51 Ariz. at 188-189, 75 P.2d at 369.

We analogize the taking of possession by “armed guards” to the acquisition of a lease through fraudulent misrepresentations. Certainly the latter is as morally reprehensible as the former. And if a lease may not be canceled when attacked directly in the Land Department under A.R.S. § 37-289 for fraudulent misrepresentations to third persons, it would seem to follow that a lease cannot be canceled for “bad faith” as to third parties when such is raised collaterally in an application for a prospecting permit.

In our opinion, the Land Department had no choice but to deny the application for a prospecting permit filed by Smith. This is an action arising on an appeal from a decision of the Commissioner and is not an original proceedings filed in the superior court. Though appeals from decisions of the Commissioner are to be tried “de novo,” A.R.S. § 37-134, subsec. C, the superior court is limited to entering an order which could rightfully have been issued by the Commissioner. State Land Department v. Painted Desert Park, Inc., 3 Ariz.App. 568, 416 P.2d 989 (1966); Arizona Corporation Com’n v. Fred Harvey Transp. Co., 95 Ariz. 185, 388 P.2d 236 (1964).

Judgment affirmed.

HATHAWAY, C. J., and KRUCKER, J., concur.

. A.R..S. § 27-233, subsec. A provides: “The locator of a lode mining claim or claims on state lands pursuant to this article shall have a preferred right to a mineral lease of each claim within ninety days after the date of location.”

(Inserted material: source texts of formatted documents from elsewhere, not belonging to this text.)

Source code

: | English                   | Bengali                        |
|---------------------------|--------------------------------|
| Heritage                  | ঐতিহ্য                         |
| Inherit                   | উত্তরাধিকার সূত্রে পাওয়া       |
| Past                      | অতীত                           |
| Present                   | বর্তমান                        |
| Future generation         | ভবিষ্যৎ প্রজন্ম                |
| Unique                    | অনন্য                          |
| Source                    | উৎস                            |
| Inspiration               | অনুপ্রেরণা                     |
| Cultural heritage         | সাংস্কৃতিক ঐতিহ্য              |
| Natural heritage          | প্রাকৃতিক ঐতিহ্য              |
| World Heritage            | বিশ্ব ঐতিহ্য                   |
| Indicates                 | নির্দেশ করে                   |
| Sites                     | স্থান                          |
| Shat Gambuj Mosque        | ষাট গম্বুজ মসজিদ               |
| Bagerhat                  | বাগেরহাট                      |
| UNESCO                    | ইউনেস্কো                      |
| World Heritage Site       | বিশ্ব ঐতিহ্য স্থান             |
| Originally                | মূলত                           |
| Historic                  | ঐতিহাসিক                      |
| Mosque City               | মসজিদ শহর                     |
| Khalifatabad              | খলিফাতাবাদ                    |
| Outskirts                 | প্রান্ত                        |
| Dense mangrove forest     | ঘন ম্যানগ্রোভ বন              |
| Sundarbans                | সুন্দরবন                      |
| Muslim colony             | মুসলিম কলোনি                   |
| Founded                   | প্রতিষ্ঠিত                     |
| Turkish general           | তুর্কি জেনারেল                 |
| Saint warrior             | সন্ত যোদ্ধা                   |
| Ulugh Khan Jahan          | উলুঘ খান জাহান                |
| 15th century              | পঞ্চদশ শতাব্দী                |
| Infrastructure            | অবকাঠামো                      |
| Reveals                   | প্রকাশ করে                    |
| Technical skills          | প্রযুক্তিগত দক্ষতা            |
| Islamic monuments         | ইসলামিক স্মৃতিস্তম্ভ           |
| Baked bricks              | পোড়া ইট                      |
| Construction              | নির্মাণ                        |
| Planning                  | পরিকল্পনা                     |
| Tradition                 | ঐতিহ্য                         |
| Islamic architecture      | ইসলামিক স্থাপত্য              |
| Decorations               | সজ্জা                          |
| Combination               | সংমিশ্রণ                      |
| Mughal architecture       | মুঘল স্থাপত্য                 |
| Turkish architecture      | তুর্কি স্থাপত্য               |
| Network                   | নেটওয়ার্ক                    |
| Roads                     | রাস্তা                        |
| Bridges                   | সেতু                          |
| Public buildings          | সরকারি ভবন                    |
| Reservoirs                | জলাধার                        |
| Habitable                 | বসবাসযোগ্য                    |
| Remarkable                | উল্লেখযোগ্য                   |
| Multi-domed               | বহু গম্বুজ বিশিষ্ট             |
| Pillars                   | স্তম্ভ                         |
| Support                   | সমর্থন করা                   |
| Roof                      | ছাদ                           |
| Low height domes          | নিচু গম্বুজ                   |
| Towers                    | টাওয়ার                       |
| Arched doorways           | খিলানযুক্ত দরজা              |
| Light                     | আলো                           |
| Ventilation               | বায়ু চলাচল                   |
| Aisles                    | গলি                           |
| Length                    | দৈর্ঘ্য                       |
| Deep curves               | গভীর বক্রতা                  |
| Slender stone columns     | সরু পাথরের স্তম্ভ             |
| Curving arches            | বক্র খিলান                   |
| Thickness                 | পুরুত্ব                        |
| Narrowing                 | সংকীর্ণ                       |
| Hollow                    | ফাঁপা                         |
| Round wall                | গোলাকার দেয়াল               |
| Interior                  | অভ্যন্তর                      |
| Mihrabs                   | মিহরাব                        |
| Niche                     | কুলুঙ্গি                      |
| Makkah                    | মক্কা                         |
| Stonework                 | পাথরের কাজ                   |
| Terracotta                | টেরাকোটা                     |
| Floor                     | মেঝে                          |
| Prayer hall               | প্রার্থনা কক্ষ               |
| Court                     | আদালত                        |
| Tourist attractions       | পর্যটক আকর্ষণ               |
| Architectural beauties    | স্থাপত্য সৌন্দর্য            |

. Section 2966 of tlie Revised Code of 1928, under which section the Moeur decision was rendered, was repealed by section 7, chapter 58, Laws of 1950 (First SS). There have been at least two appeals under the provisions of law substituted for section 2966 as to decisions of the Land Department to grant a lease upon state land. This is indicated by tbe following two decisions of our Supreme Court, wbieb, however, do not touch upon whether such a decision would be final and conclusive in the absence of an appeal: Montierth v. State Land Department, 84 Ariz. 100, 324 P.2d 228 (1958); Williams v. Greene, 95 Ariz. 378, 390 P.2d 907 (1964).

. As noted in State v. Jones, 94 Ariz. at 337, 385 P.2d 213 (Note 1), chapter 24 of the Laws of 1981 makes it mandatory for the Land Department to issue a mineral lease to a person holding a prospecting permit upon “ * * * satisfactory proof of discovery of a valuable mineral deposit.” However, this law was not in effect at the times pertinent to the instant action nor did either Woolsey or Smith have a prospecting permit on the subject land. We express no opinion as to whether, if Woolsey’s rights in this land had been so perfected, a lease issued to a third person during an appeal from an order terminating such rights, would be “void.”